I padri cucinano, ma non nutrono: Zoja fa notare che la nuova ossessione maschile per i fornelli tradisce un modello imprenditoriale. Solo la madre nutre d’istinto: “o meglio – scrive Zoja – il nutrimento archetipico paterno non è mai materiale, ma solo culturale e spirituale”. Accedendo alla corporeità del rapporto filiale, la dimensione spirituale è stata azzerata: i padri sono ridotti a corpi.
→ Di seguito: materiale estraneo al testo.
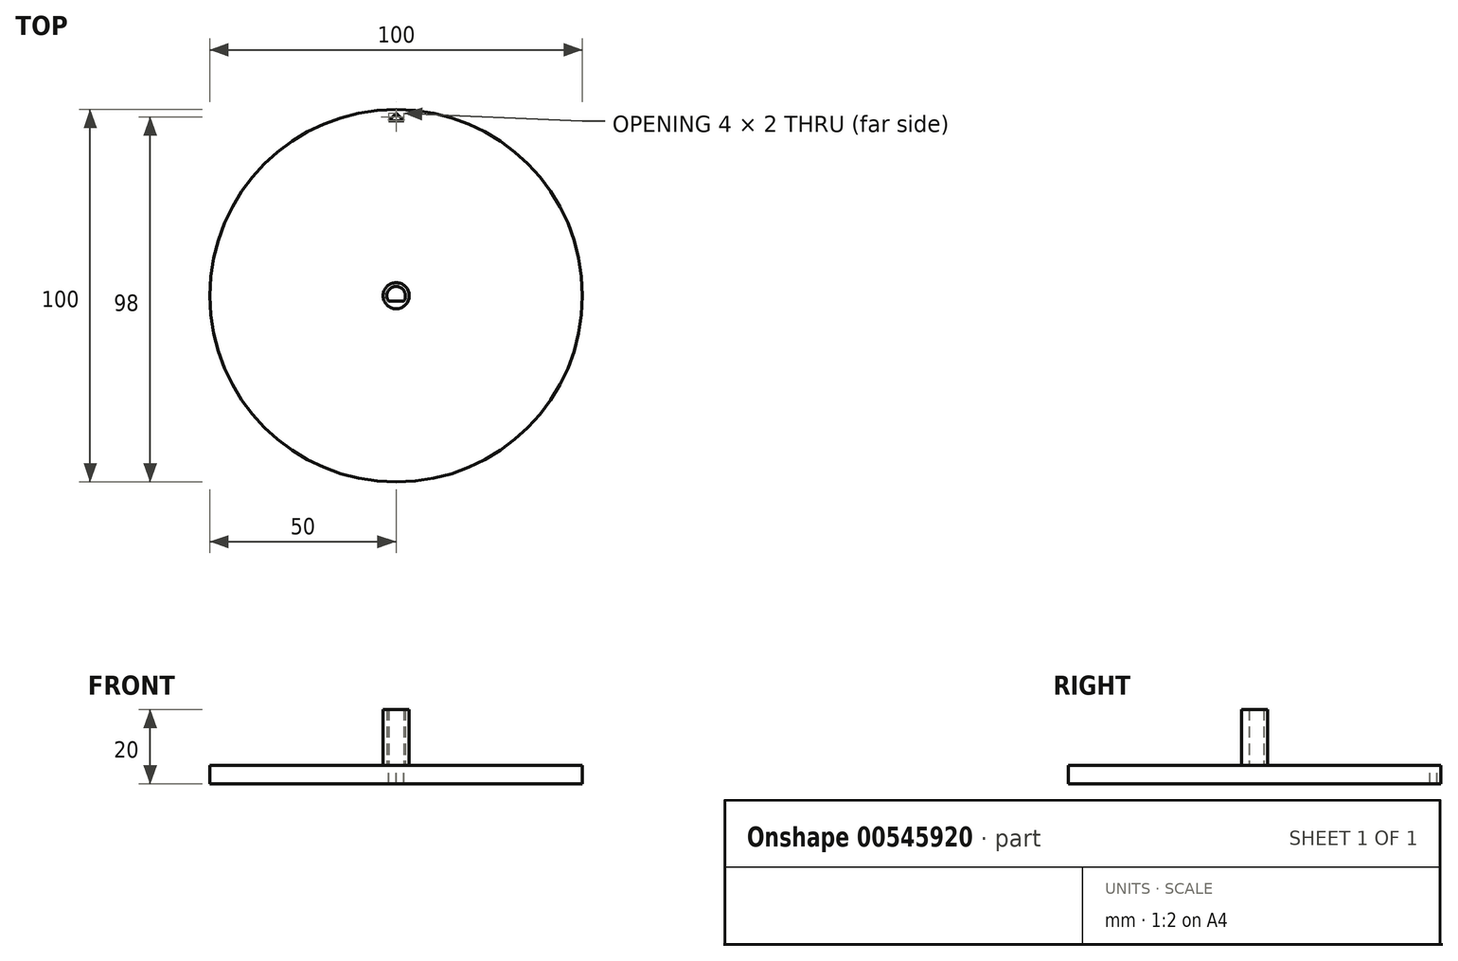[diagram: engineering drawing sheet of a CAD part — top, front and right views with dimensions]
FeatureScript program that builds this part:
annotation { "Feature Type Name" : "Feature", "Feature Type Description" : "" }
export const myFeature = defineFeature(function(context is Context, id is Id, definition is map)
    precondition{}
    {
        {
            var Q0;
            Q0=qCreatedBy(makeId("Top.planeOp"),FACE);
            var sketch = newSketch(context, id + "F0", { "sketchPlane" : qUnion([Q0])});
            skCircle(sketch, "E0", {"center": v(0, 0) * mm, "radius": 2.5 * mm});
            skLineSegment(sketch, "E1", {"start": v(0, 0) * mm, "end": v(0, -1.5) * mm});
            skLineSegment(sketch, "E2", {"start": v(0, -1.5) * mm, "end": v(2, -1.5) * mm});
            skLineSegment(sketch, "E3", {"start": v(0, -1.5) * mm, "end": v(-2, -1.5) * mm});
            skCircle(sketch, "E4", {"center": v(0, 0) * mm, "radius": 3.5 * mm});
            skCircle(sketch, "E5", {"center": v(0, 0) * mm, "radius": 150 * mm});
            skSolve(sketch);
        }
        {
            var Q0;
            {var subQ0=sQuery(id+"F0.wireOp",EDGE,"E2");Q0=makeQuery(id+"F0.imprint","IMPRINT",FACE,{"disambiguationData":[TD([[makeQuery(id+"F0.imprint","IMPRINT",EDGE,{"derivedFrom":subQ0}),-1.0]])]});}
            var Q1;
            Q1=makeQuery(id+"F0.imprint","IMPRINT",FACE,{"disambiguationData":[TD([[makeQuery(id+"F0.imprint","IMPRINT",EDGE,{"derivedFrom":sQuery(id+"F0.wireOp",EDGE,"E4")}),1.0]])]});
            extrude(context, id + "F1", {"entities" : qUnion([Q0, Q1]), "depth" : 15 * mm, "offsetDistance" : 25 * mm});
        }
        {
            var Q0;
            Q0=qCreatedBy(makeId("Top.planeOp"),FACE);
            var sketch = newSketch(context, id + "F2", { "sketchPlane" : qUnion([Q0])});
            skCircle(sketch, "E6", {"center": v(0, 0) * mm, "radius": 50 * mm});
            skLineSegment(sketch, "E7", {"start": v(0, 0) * mm, "end": v(0, 50) * mm});
            skLineSegment(sketch, "E8", {"start": v(0, 50) * mm, "end": v(0, 47) * mm});
            skLineSegment(sketch, "E9", {"start": v(0, 47) * mm, "end": v(2, 47) * mm});
            skLineSegment(sketch, "E10", {"start": v(2, 47) * mm, "end": v(-2, 47) * mm});
            skLineSegment(sketch, "E11", {"start": v(-2, 47) * mm, "end": v(0, 47) * mm});
            skLineSegment(sketch, "E12", {"start": v(0, 47) * mm, "end": v(0, 49) * mm});
            skLineSegment(sketch, "E13", {"start": v(0, 49) * mm, "end": v(-2, 47) * mm});
            skLineSegment(sketch, "E14", {"start": v(0, 49) * mm, "end": v(2, 47) * mm});
            skSolve(sketch);
        }
        {
            var Q0;
            Q0 = qSketchRegion(id + "F2", true);
            extrude(context, id + "F3", {"entities" : qUnion([Q0]), "operationType" : NewBodyOperationType.ADD, "oppositeDirection" : true, "depth" : 5 * mm, "offsetDistance" : 25 * mm});
        }
    });
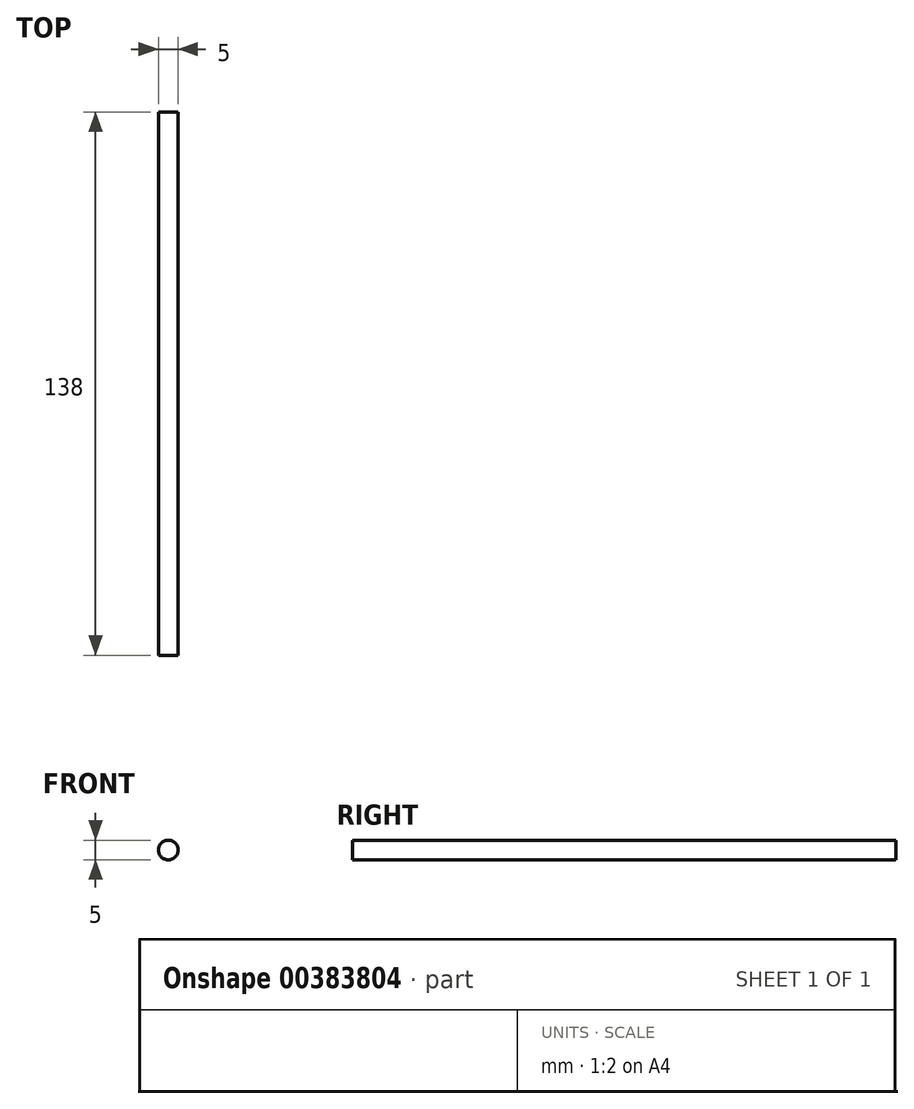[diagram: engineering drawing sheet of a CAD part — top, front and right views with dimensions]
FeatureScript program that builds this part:
annotation { "Feature Type Name" : "Feature", "Feature Type Description" : "" }
export const myFeature = defineFeature(function(context is Context, id is Id, definition is map)
    precondition{}
    {
        {
            var Q0;
            Q0=qCreatedBy(makeId("Front.planeOp"),FACE);
            var sketch = newSketch(context, id + "F0", { "sketchPlane" : qUnion([Q0])});
            skCircle(sketch, "E0", {"center": v(0, 0) * mm, "radius": 2.5 * mm});
            skSolve(sketch);
        }
        {
            var Q0;
            Q0 = qSketchRegion(id + "F0", true);
            extrude(context, id + "F1", {"entities" : qUnion([Q0]), "depth" : 138 * mm});
        }
    });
“Bisogna che dietro al papalotto festoso ci sia sempre, in filigrana, il “Signor Padre” del tempo antico”, scriveva Giovanni Ansaldo nel suo delizioso Il vero signore. Manuale di Belle Maniere. E non per nostalgia del bel tempo andato o perché quando i ruoli erano fissati, le identità non andavano in frantumi (Zoja scrive che l’evaporazione del padre c’è già con Ettore che, sulle porte Scee, per farsi riconoscere dal figlio Astianatte, deve togliersi l’armatura: quale madre ha mai dovuto farsi riconoscere dal proprio figlio?). “Il padre deve giocare ma sempre per elevare i figli al livello della propria scrivania e non per abbassarsi a quello del cavalluccio”, scrive. Senza quella elevazione, non c’è padre, quindi non c’è figlio: ci sono due amici che possono solo coprire a vicenda le proprie marachelle. Ettore eleva Astianatte sulle porte Scee e lo consegna al futuro, gli imprime il passo in più rispetto al padre. Quello dell’elevazione del figlio tra le braccia del padre era un gesto simbolico che in antichità veniva persino considerato sacro. Secondo Zoja, “gli uomini hanno dato le dimissioni dalla paternità proprio rifiutando la dimensione simbolica.
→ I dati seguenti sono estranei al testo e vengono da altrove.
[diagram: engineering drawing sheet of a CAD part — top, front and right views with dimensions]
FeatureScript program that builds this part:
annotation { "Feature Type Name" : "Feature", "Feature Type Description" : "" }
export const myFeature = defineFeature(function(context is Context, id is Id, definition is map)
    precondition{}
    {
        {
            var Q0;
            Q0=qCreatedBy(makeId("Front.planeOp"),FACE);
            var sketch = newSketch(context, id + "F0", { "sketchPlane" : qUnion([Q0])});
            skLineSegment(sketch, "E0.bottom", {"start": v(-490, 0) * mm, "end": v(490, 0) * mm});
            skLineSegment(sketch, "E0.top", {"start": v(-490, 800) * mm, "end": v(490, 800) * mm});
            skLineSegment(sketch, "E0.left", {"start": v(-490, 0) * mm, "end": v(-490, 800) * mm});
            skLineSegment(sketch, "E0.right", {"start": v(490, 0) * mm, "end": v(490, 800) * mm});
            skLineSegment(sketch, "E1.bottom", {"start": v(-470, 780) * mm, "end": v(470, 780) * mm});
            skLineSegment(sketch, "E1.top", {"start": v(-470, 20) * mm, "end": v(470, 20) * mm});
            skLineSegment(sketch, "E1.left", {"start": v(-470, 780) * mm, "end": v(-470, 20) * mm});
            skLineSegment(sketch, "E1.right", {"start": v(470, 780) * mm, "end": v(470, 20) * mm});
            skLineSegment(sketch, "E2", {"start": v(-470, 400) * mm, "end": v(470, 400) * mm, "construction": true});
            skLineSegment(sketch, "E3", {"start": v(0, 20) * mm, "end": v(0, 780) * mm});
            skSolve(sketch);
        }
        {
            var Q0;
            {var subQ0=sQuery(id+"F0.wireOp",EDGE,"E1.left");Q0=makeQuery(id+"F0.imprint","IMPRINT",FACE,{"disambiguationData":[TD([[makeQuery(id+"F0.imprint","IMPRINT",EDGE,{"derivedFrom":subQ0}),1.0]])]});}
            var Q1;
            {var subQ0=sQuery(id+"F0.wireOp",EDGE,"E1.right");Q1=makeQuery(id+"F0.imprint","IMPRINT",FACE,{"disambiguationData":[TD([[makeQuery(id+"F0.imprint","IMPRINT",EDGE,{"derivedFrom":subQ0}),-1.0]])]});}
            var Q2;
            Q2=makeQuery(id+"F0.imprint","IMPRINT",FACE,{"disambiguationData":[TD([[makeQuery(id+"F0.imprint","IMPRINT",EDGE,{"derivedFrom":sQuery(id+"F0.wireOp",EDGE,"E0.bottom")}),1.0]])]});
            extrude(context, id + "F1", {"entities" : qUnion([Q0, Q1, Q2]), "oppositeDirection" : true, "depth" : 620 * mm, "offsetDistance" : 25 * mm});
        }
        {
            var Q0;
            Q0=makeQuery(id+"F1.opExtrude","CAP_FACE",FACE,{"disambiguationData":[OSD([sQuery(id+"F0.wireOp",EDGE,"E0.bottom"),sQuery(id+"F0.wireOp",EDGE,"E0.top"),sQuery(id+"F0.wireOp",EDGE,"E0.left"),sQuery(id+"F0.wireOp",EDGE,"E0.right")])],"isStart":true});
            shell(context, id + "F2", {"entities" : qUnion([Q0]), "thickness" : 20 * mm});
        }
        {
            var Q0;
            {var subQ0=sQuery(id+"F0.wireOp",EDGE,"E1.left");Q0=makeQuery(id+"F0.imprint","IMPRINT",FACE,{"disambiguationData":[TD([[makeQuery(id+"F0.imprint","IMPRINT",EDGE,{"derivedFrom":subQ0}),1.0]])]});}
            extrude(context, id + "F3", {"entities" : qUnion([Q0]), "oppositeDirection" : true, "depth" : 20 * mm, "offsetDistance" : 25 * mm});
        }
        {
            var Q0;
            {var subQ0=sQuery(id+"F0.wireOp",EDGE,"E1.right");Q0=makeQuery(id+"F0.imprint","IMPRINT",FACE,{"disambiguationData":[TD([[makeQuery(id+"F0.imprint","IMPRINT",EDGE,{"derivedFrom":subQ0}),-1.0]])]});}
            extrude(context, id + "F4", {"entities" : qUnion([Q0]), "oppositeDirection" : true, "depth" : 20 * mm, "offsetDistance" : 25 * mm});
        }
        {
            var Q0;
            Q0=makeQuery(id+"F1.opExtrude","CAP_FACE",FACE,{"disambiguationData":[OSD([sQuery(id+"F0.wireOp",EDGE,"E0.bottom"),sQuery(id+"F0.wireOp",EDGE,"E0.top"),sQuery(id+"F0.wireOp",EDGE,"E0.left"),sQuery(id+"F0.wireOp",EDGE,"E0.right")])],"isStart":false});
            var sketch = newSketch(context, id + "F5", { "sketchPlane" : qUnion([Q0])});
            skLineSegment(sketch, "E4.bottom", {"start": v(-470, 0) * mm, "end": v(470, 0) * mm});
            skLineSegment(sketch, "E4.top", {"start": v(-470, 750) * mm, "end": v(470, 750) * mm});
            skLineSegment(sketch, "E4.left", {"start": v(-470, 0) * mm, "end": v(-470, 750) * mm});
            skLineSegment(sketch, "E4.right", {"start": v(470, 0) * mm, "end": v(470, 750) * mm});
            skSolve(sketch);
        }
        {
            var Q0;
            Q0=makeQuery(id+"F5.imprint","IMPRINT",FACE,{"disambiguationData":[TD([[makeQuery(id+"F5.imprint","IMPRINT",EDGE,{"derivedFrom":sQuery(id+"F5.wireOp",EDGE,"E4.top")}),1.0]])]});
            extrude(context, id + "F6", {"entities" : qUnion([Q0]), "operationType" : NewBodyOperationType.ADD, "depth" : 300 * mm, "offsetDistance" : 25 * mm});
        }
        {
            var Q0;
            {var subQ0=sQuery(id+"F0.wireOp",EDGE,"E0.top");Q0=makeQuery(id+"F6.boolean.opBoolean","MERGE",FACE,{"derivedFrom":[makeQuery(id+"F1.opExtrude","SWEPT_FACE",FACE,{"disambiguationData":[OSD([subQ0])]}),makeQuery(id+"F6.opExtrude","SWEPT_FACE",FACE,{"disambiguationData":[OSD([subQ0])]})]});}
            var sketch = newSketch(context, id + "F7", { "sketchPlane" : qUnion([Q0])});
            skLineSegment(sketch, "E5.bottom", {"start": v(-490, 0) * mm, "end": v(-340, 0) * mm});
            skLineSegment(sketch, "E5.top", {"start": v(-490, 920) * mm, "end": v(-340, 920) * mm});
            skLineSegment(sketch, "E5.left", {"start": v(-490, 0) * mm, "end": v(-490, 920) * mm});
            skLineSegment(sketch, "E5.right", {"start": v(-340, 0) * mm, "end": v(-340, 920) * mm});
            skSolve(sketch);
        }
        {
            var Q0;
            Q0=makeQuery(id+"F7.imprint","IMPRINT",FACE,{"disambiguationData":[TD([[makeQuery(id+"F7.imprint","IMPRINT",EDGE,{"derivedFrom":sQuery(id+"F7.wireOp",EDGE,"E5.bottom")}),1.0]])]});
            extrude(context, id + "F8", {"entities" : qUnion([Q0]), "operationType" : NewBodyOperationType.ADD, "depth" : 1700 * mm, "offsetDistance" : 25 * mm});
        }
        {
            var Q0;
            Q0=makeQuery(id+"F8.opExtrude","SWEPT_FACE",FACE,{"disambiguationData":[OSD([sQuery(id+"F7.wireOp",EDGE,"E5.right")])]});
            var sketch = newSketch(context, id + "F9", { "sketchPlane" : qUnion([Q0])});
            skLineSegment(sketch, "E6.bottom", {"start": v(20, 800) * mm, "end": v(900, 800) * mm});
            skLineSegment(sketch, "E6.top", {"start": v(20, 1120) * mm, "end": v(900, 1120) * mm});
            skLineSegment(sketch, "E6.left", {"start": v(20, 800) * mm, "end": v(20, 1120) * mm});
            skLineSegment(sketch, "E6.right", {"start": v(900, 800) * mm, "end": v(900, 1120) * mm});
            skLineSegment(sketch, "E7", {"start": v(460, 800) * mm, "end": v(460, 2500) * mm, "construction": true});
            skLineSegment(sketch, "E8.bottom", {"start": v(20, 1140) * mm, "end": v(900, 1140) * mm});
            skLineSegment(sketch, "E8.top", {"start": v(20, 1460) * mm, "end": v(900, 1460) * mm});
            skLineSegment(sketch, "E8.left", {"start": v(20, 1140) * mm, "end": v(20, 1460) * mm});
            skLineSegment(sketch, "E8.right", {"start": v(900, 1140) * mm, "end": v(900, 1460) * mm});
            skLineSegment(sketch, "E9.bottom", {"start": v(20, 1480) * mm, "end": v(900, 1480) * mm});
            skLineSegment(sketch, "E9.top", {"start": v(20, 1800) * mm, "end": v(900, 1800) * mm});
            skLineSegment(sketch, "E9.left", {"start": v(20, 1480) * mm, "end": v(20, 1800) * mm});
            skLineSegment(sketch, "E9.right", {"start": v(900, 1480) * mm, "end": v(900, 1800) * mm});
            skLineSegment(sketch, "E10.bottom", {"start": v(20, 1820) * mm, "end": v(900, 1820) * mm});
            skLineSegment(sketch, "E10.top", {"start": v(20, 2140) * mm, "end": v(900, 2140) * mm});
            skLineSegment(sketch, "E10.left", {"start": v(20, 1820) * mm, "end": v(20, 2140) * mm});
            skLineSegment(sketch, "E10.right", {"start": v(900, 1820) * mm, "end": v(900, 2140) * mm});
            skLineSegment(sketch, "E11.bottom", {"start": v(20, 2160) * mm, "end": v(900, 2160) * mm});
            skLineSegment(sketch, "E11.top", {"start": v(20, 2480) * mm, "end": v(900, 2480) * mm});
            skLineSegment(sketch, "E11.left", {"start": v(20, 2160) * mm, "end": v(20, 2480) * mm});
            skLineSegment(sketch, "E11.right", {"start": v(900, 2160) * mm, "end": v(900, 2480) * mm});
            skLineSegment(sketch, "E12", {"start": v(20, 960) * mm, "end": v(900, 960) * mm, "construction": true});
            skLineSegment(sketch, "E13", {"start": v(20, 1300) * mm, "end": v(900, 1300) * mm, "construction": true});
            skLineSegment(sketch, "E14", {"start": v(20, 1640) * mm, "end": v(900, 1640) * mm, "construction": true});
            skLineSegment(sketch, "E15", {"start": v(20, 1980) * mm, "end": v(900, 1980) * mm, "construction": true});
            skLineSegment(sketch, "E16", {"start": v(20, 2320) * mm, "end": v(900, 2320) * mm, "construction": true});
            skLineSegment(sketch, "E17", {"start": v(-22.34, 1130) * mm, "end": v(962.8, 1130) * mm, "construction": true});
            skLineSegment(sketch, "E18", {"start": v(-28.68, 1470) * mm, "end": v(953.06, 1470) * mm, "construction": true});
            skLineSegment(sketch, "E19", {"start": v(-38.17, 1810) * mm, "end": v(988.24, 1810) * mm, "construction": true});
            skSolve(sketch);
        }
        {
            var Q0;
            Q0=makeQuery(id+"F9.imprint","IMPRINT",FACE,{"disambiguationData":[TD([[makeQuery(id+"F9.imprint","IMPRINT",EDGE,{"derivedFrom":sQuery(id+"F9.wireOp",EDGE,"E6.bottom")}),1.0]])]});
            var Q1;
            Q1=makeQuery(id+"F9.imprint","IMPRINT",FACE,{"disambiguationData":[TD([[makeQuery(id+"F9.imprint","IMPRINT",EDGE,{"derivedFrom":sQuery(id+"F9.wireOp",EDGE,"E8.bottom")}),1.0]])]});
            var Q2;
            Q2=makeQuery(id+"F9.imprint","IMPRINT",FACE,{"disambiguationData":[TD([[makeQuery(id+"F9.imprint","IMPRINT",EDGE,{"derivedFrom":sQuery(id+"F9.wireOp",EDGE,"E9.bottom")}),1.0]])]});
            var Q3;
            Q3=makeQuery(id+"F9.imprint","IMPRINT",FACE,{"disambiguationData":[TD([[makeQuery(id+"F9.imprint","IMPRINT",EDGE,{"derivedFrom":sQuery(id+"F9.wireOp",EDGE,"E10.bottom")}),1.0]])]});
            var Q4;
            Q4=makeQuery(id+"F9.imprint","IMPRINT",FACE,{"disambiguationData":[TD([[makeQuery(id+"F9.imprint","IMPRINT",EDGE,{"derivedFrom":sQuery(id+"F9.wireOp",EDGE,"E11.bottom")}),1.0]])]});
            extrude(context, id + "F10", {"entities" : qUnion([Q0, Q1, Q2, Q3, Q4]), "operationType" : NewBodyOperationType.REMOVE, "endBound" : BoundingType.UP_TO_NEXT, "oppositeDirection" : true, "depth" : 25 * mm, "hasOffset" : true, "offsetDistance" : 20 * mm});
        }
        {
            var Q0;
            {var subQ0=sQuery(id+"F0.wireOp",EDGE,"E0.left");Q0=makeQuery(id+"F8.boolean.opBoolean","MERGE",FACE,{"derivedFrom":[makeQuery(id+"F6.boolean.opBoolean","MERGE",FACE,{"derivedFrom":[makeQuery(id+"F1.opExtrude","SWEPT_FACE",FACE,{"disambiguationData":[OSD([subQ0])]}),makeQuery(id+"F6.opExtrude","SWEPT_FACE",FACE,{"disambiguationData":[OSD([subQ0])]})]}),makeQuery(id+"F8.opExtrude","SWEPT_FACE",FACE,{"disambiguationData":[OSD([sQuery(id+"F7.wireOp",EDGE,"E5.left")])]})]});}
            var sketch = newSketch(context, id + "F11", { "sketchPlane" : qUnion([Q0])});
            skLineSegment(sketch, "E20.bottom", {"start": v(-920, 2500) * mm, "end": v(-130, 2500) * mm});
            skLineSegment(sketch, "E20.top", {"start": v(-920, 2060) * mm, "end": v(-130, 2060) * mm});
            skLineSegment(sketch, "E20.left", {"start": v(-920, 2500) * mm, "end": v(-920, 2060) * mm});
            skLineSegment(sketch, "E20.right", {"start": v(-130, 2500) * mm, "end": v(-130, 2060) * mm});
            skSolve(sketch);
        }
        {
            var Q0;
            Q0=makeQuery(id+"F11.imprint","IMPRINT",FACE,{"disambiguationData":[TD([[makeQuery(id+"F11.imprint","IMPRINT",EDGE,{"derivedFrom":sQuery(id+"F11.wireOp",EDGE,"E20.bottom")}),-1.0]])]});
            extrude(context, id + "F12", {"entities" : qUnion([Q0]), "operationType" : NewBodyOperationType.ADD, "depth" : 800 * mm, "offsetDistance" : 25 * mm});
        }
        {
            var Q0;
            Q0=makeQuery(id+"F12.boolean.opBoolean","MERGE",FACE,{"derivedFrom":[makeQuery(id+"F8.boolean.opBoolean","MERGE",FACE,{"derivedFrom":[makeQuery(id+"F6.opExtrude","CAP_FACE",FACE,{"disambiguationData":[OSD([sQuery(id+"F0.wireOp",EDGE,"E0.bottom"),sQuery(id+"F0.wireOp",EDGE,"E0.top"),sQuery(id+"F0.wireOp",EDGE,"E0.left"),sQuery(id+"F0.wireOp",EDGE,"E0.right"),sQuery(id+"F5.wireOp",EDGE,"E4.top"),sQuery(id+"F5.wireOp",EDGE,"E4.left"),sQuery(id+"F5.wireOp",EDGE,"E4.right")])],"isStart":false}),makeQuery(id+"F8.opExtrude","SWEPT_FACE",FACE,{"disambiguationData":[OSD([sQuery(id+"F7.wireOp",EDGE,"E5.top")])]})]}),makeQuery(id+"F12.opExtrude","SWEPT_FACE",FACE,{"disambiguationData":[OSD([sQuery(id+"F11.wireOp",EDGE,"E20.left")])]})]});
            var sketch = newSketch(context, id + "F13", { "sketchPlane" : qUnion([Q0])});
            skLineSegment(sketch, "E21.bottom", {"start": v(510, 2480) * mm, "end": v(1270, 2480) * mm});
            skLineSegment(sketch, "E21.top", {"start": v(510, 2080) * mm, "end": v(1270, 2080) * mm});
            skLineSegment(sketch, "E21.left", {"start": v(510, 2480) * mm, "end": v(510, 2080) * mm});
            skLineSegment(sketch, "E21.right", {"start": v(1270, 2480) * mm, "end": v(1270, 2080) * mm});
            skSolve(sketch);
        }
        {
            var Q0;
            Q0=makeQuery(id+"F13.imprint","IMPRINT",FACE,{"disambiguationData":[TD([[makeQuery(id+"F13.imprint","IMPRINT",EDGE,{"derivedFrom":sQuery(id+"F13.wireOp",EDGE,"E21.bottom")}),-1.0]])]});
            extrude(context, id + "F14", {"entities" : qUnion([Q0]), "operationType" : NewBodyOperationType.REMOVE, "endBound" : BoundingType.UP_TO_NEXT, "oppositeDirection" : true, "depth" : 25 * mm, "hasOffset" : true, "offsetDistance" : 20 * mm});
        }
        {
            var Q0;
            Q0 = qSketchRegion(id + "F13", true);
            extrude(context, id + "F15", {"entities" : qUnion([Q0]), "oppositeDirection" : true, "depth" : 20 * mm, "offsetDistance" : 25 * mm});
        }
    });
Il gesto di Ettore è stato inteso materialmente: il padre vuole elevare il figlio nella società e fa di tutto perché viva una condizione più agiata della sua. Così, non versa i suoi simboli nel bambino: versa denaro in un conto bancario”. Invece, un uomo che alzava un neonato verso il cielo, stava scegliendolo come figlio, stava facendosi pubblicamente carico della sua paternità, della sua sicurezza, della sua vita e sta anche, soprattutto, immettendolo davanti a sé. Era un’iniziazione al futuro, al progresso e al sacrificio necessario per ottenerlo. La relazione tra padre e figli trasponeva quel passo in avanti dal simbolico al concreto.
Sparito questo contorno rituale, dice ancora Zoja, “da autorevole il padre si fa indegno e l’uomo cade in una solitudine senza precedenti. In tutta la storia, la donna non ha conosciuto una catastrofe simile”.